A field audit is a comprehensive tax audit conducted by the Internal Revenue Service (IRS) at either the taxpayer's home, place of business or accountant's office, so they can examine your individual or business financial records to ensure you filed your tax return accurately.

BREAKING DOWN 'Field Audit'

A field audit differs from a correspondence audit in that it is conducted in person rather than by mail, by an IRS Revenue Agent who will review your tax records for a particular year.It lasts from one day to a week, depending on the size of the taxpayer’s business.

Field audits are typically scheduled for more complicated audits and can be extremely intrusive.
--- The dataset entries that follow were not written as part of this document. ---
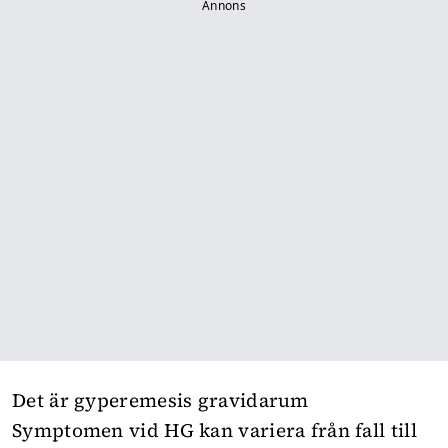
Annons
Det är gyperemesis gravidarum
Symptomen vid HG kan variera från fall till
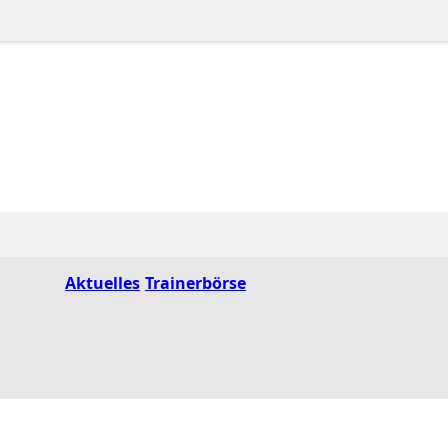
Aktuelles
Trainerbörse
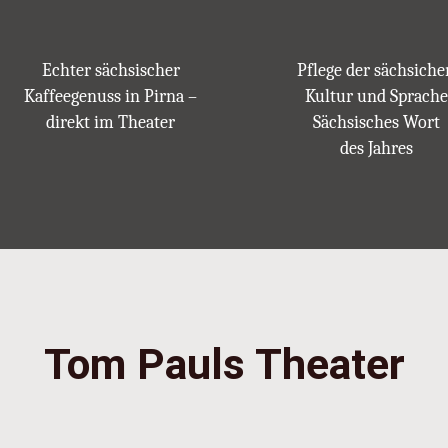
Echter sächsischer
Pflege der sächsiche
Kaffeegenuss in Pirna –
Kultur und Sprache
direkt im Theater
Sächsisches Wort
des Jahres
Tom Pauls Theater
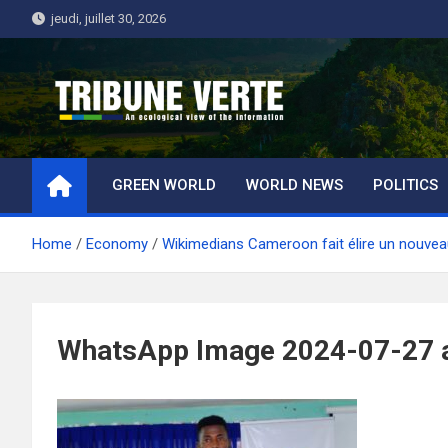
Skip
jeudi, juillet 30, 2026
to
content
Tribune Verte
Un regard écologique de l'information
GREEN WORLD
WORLD NEWS
POLITICS
Home
Economy
Wikimedians Cameroon fait élire un nouvea
WhatsApp Image 2024-07-27 a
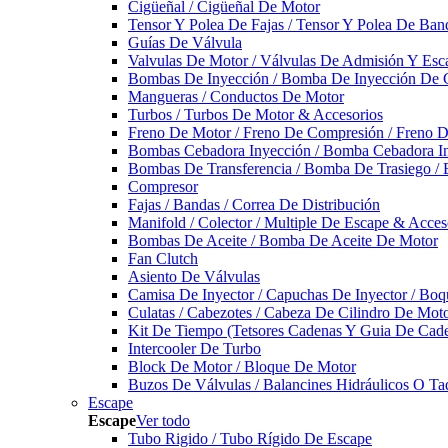
Cigüeñal / Cigüeñal De Motor
Tensor Y Polea De Fajas / Tensor Y Polea De Ban
Guías De Válvula
Valvulas De Motor / Válvulas De Admisión Y Esca
Bombas De Inyección / Bomba De Inyección De 
Mangueras / Conductos De Motor
Turbos / Turbos De Motor & Accesorios
Freno De Motor / Freno De Compresión / Freno 
Bombas Cebadora Inyección / Bomba Cebadora In
Bombas De Transferencia / Bomba De Trasiego /
Compresor
Fajas / Bandas / Correa De Distribución
Manifold / Colector / Multiple De Escape & Acces
Bombas De Aceite / Bomba De Aceite De Motor
Fan Clutch
Asiento De Válvulas
Camisa De Inyector / Capuchas De Inyector / Boqu
Culatas / Cabezotes / Cabeza De Cilindro De Mot
Kit De Tiempo (Tetsores Cadenas Y Guia De Cade
Intercooler De Turbo
Block De Motor / Bloque De Motor
Buzos De Válvulas / Balancines Hidráulicos O Ta
Escape
Escape
Ver todo
Tubo Rigido / Tubo Rígido De Escape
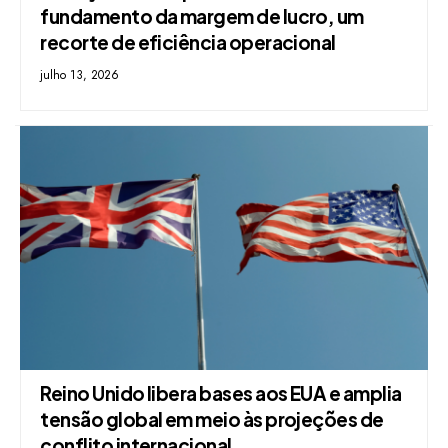
fundamento da margem de lucro, um
recorte de eficiência operacional
julho 13, 2026
Reino Unido libera bases aos EUA e amplia
tensão global em meio às projeções de
conflito internacional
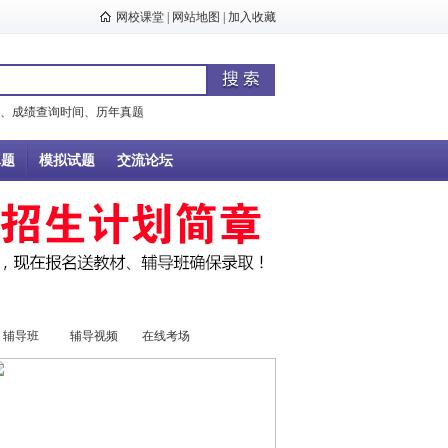
网校课堂
|
网站地图
|
加入收藏
、
成绩查询时间
、
历年真题
真题
模拟试题
交流论坛
辅导班
辅导视频
在线考场
资料下载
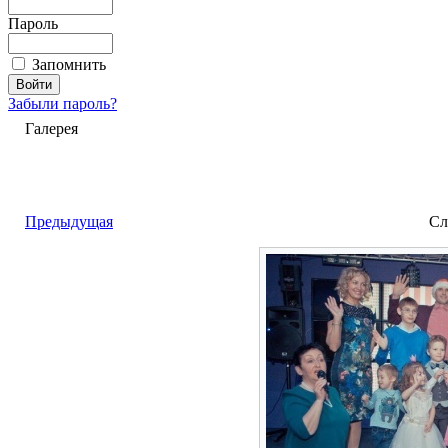
Пароль
Запомнить
Забыли пароль?
Галерея
Предыдущая
Сл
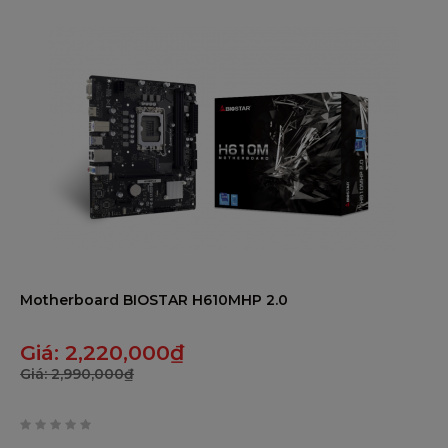
2 x CÁP CHUẨN SATA 3
F
Motherboard BIOSTAR H610MHP 2.0
Giá:
2,220,000
₫
Giá:
2,990,000
₫
0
When auditing businesses, the revenue agent will also interview employees about the key operations of the business, including processes, accounting procedures, management structure and internal controls.

It is really important to be represented by a tax attorney – and/or the individual who prepared and filed the tax return — at the time of the audit, especially if there have been any understatements of income, overstatements of deductions or if your tax return contained false or misleading information. The penalties for a field audit that turns up errors or fraud, include payment of additional taxes, liens on property, fines, garnishment, criminal investigations and court hearings. Most attorneys will advise you to keep answers as simple as possible and never offer additional information, as that could allow the agent to expand the scope of the audit.

Once the IRS selects your case for audit, the IRS has 28 months to complete the audit, from the date the audited taxpayer filed the tax return, or the date it was due, whichever is later.